WHAT TO DO.
Word for word, write out the entries that follow, omitting all pictures.

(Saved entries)
- Opening Delimiter -

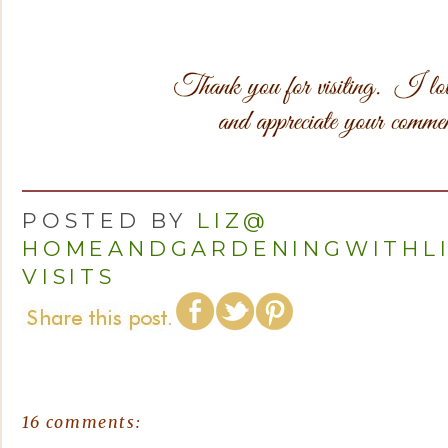
POSTED BY
LIZ@
HOMEANDGARDENINGWITHL
VISITS
16 comments:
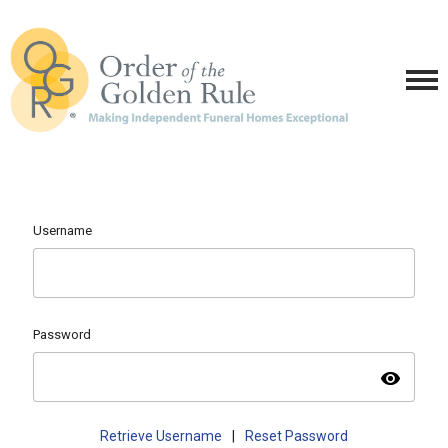
Username
Password
visibility
Retrieve Username
|
Reset Password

- Closing Delimiter -

OUTPUT FOR THIS TASK.
POSTED BY
LIZ@
HOMEANDGARDENINGWITHL
VISITS
16 comments:
Username
Password
visibility
Retrieve Username
|
Reset Password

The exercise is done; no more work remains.